■ Your objective:
Gather every line of the records that contains the word "security" and copy each one. Case counts, so only lines with this exact capitalization qualify.

■ Input data:

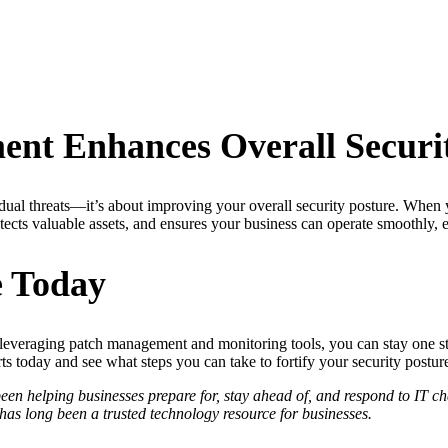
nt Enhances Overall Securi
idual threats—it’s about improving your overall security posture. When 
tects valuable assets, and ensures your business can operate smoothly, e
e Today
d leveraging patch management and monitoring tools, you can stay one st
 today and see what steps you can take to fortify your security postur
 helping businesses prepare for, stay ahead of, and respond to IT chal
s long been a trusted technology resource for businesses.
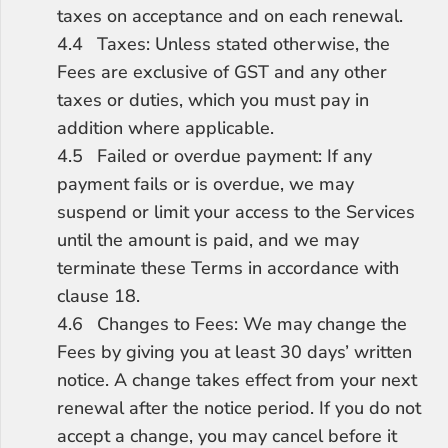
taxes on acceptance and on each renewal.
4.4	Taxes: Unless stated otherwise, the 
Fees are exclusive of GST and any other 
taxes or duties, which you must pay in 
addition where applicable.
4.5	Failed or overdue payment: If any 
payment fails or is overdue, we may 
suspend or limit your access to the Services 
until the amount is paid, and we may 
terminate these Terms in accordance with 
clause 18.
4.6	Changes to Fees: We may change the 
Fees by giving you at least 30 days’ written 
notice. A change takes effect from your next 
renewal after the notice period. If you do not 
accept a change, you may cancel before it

■ Response to this exercise:
idual threats—it’s about improving your overall security posture. When 
 today and see what steps you can take to fortify your security postur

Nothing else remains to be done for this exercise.